Ainsi, la procédure arbitrale ne résiste pas au doute, quand bien même la Cour d’Arbitrage de la CCI avait confirmé que l’arbitrage pouvait se poursuivre entre les parties. En l’espèce, le tribunal n’était pas encore constitué. En comparaison avec une autre affaire décidée par la même juge, l’injonction demandée avait été refusée en raison notamment de l’avancement de la procédure arbitrale (Internet FZNO v. Ansol Ltd [2007] EWHC 226 (comm.).
Observations finales
En interdisant aux parties de recourir à la procédure d’arbitrage initiée dans une juridiction étrangère, le juge anglais se reconnait un pouvoir d’interférence avec l’arbitrage que le droit français, en application stricte de l’effet négatif du principe de compétence-compétence, ne s’accorde pas. Certes, il s’agissait ici d’une décision aux circonstances exceptionnelles notamment en raison du fait que, ainsi que le rappelle le juge, la partie souhaitant faire jouer la clause compromissoire litigieuse avait elle-même intentée une action parallèle devant les juges anglais. Mais il est intéressant d’observer que la juge motive sa décision par des raisons d’efficacité économiques (§ 67) et de procédure équitable (§ 69). Est-ce à dire que le juge français dénigre ces considérations en refusant d’ordonner des injonctions anti-arbitrage?

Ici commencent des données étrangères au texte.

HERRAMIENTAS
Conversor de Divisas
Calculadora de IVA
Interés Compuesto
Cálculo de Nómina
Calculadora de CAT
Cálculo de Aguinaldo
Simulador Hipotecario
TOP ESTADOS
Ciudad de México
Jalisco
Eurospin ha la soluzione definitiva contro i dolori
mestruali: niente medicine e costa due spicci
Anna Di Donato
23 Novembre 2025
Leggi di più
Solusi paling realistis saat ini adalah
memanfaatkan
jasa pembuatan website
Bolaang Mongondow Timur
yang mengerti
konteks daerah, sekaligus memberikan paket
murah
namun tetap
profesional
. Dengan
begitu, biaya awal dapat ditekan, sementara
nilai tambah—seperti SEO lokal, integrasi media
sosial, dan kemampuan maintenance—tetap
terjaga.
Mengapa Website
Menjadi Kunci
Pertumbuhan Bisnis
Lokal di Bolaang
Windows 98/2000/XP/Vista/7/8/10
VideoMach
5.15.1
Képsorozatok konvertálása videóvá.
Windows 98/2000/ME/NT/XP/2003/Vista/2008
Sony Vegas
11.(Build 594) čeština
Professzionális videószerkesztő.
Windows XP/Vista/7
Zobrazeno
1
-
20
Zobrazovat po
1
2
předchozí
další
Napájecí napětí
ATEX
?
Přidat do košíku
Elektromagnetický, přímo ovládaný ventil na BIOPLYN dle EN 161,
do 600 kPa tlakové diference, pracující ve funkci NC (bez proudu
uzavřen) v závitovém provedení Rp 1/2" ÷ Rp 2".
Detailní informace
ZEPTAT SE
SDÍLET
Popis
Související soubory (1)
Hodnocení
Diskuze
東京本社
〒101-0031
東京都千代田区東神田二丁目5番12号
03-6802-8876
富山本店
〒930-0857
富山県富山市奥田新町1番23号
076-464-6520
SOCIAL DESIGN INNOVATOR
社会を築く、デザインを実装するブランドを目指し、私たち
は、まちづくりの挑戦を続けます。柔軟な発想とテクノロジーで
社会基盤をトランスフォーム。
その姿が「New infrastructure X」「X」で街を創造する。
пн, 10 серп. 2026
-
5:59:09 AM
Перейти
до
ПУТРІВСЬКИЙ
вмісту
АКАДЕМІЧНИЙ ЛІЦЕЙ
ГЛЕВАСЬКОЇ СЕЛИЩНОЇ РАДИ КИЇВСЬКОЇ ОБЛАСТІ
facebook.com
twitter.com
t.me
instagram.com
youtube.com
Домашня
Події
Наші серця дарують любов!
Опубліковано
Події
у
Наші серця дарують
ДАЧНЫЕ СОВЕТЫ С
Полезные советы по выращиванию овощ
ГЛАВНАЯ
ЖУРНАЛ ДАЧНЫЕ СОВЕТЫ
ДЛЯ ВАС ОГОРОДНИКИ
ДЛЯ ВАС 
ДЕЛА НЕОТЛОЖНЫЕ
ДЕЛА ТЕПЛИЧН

[1] Fouchard Gaillard, Traité de l’arbitrage commercial international, 1996, §650 et suviants.
[2] [2011] EWHC 1624 (Comm).
[3] L’arrêt Excalibur intervient quelques mois seulement avant un arrêt de la Cour de cassation témoin de la stricte application de ce principe en France (Civ 1ère, 12 octobre 2011, Elf Aquitaine c/ Interneft, n°11-11058)
[4] Civ. 1re, 7 juin 1989, société Anhydro v. société Caso Pillet et autre, Rev. arb., 1992. 61, note Y. Derains.
[5] L. Degos, « L’absence du pouvoir d’injonction du juge étatique envers l’arbitre en application d’un principe de non-interférence », Cahiers de l’arbitrage,01 juillet 2010, n°3 p.853.
[6] Civ 1ère, 12 octobre 2011, n° 11-11058.
[7] L. Degos, L’absence de pouvoir d’injonction du juge étatique envers l’arbitre en application d’un principe de non-interférence, Cahiers de l’arbitrage, 1 juillet 2010 n°3, p. 853.
[8] Ch. Seraglini, JCP E n°45, 6 novembre 2003, 1588 §33.
[9] S. Clavel, « Exceptional Circumstances Allowing English Courts to Issue Injunctions Restraining Foreign Arbitration Proceedings », Cahiers de l’arbitrage, 2012, n°2.